The input:
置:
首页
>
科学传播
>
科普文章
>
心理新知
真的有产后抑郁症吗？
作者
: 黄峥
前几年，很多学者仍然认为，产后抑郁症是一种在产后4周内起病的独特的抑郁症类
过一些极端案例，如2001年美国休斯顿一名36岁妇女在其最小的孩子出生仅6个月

Task: Each line above needs to be returned exactly as it is.

Response to this task:
置:
首页
>
科学传播
>
科普文章
>
心理新知
真的有产后抑郁症吗？
作者
: 黄峥
前几年，很多学者仍然认为，产后抑郁症是一种在产后4周内起病的独特的抑郁症类
过一些极端案例，如2001年美国休斯顿一名36岁妇女在其最小的孩子出生仅6个月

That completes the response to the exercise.